Talk about the hover feature on the yahoo mail option. That hover option doesn't work with screen readers, so they introduced additional links so you could expand those preview panels from the keyboard. He demoed a link to all things digital. He hits enter and the content area (search results area) with content from all things digital (well, in this case the demo failed, but still had content- sorry this isn't working right now). But when they click that link, focus is also moved to the beginning of that content area. When the user moves out of that preview area, they are returned to the full list of preview options. Their yahoo preview actually makes a more accessible version of the Facebook content than Facebook itself (because they scare that content and then present it in their own data wrappers/templates). They give the users a message about the content loading, or not being loaded, using ARIA live regions. They do this with a "close link" option, attached to the red X close window button/link. [I wonder why they didn't announce a keyboard shortcut for going back to the list as you enter the dynamic content region, rather than having to use so many tabs to click- like click ctrl and up or down arrow to move through the my favorites links, or just click ctrl+shift+alt+enter toe return to your previous position in the my favorites list].

Q: Are their preference for screen reader users to control how much audible feedback they get though Yahoo? A. No - They don't have anything built in to their site for preferences on what is being read or not, they leave that up to the screen reader preferences.

Q What toolkits are you using to develop this- or are you developing your own. A. This design is using YUI 3. yuiblog.com for more information on this. Check developer.yahoo.com as well for yahoo specific development. This new home page only went live a week ago, so they haven't blogged much about it yet (it was in development).

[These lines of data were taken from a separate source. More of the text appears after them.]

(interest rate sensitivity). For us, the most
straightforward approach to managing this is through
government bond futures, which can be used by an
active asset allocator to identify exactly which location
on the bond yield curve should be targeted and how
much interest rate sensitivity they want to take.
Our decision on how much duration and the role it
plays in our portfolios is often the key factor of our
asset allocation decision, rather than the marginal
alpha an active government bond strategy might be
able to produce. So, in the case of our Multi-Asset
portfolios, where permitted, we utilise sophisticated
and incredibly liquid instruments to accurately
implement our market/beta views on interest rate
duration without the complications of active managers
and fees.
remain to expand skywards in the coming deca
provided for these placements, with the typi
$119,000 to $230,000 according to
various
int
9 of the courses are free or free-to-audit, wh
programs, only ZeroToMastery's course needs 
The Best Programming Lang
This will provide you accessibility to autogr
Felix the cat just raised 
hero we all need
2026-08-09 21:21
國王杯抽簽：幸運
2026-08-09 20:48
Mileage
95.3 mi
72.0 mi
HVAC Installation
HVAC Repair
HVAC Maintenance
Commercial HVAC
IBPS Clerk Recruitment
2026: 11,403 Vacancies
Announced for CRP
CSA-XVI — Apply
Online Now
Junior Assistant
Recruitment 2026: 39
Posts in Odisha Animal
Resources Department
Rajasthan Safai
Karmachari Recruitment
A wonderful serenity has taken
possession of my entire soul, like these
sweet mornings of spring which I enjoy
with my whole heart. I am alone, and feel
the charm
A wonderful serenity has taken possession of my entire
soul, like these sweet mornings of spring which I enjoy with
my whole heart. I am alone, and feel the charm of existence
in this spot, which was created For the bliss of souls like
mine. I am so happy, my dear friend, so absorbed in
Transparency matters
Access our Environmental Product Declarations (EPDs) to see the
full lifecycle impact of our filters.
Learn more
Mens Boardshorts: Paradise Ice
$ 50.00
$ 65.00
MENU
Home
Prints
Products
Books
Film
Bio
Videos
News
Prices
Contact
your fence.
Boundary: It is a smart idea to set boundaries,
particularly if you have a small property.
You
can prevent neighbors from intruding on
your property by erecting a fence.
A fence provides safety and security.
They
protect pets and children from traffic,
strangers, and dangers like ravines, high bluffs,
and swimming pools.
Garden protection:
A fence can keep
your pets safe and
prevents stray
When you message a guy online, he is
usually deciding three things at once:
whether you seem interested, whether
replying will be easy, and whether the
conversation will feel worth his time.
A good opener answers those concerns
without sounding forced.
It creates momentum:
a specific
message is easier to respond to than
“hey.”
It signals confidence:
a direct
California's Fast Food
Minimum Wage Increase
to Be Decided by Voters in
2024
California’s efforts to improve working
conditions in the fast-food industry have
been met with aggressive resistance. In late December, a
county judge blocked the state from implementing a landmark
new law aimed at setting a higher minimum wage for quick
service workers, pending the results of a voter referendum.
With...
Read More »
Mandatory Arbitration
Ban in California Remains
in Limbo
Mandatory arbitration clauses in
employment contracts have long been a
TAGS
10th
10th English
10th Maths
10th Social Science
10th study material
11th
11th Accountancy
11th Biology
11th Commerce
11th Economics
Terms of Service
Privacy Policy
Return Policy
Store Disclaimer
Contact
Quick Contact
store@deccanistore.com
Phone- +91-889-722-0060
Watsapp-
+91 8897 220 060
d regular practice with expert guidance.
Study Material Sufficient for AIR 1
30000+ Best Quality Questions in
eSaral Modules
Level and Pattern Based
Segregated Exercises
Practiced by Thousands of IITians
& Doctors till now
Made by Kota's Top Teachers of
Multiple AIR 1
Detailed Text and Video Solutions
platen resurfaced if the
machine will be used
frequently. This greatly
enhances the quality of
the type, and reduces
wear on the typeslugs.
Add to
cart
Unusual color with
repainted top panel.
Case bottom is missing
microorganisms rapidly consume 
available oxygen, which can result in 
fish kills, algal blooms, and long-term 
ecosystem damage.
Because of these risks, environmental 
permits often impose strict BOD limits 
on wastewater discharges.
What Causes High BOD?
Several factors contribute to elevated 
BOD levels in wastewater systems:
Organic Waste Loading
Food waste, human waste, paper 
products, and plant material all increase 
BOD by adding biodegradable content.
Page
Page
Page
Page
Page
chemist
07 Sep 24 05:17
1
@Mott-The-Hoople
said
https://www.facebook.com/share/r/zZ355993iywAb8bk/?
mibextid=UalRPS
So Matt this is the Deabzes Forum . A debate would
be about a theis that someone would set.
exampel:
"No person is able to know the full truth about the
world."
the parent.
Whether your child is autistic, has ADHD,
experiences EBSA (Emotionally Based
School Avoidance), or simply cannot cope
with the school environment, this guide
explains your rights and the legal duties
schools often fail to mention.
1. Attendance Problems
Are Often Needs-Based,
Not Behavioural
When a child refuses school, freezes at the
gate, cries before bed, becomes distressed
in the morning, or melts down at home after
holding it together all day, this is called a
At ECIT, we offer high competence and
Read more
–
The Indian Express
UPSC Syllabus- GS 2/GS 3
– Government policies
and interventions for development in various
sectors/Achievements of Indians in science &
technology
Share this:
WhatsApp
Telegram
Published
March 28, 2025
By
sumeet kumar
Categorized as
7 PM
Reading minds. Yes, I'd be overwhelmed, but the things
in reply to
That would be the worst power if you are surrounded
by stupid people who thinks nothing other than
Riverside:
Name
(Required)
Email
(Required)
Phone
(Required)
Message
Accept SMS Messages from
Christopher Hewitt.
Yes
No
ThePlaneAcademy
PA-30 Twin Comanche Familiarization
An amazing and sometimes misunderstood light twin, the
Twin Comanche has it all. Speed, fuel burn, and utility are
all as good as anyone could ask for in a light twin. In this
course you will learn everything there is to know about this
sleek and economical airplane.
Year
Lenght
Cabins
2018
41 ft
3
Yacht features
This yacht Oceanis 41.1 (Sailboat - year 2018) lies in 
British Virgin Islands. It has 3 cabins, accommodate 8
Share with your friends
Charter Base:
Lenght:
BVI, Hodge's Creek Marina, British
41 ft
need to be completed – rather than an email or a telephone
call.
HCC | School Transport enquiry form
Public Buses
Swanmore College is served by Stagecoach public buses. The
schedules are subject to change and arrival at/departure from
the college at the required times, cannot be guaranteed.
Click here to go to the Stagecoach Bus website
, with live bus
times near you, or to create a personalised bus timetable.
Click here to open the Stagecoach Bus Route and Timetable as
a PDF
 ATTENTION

Q. How do you convey the shortcut keys to regular users? A. All via the help documentation, not anywhere on the page (status bar, etc)/ Yahoo feels every pixel counts- since they're an add driven company. So space for that type of on-screen prompting isn't available).

Q. Do you foresee a time that something very graphical, like yahoo PIPES, can be made to be accessible? A. Yes, eventually, absolutely. PIPES is only in maintenance mode now, which is why it isn't. But if you apply ARIA and good usable design, it's possible. For instance, the latest firebug, which is very complex and visually oriented, is 100% accessible now.

Q: Regarding advertisements- since they are revenue based, do they have to do something to make the ads accessible? A. That's an ongoing effort of hi, getting them in that mindset. Now it depends on the site. For the yahoo font page, more so but not 100%. He currently is trying to get at least alt content for ads, describing the content beyond "flash ad here." Right now the problem is the third party developers aren't providing enough meta-data for yahoo to intercept and remediate. Right now they markup up iframes as ads, allow screen reader users to skip them. But they really can't turn away a one million dollar ad from a company because it's not accessible.

Q: When adding instructions for navigation, in going through this process, did the navigation get improved over-all (for non-screen reader users). Yes, they found that users really appreciated they were guiding them. [I think Nick was asking about non-assistive technology user, and the speaker answer about testing with screen reader users).

Q: Suggestions for how sighted user can experiment with screen reading software? Start by browsing the web for some excellent screen reader videos. For sighted people- nothing is as powerful as watching a video of an actual user trying to user their product with a screen reader. He's made one video for that online as well (shameless plug, so search for his)/ Download MVDA and play with it. Finally, get together with an actual screen reader user and take some notes. You'd be surprised how much you can learn in a short period of time.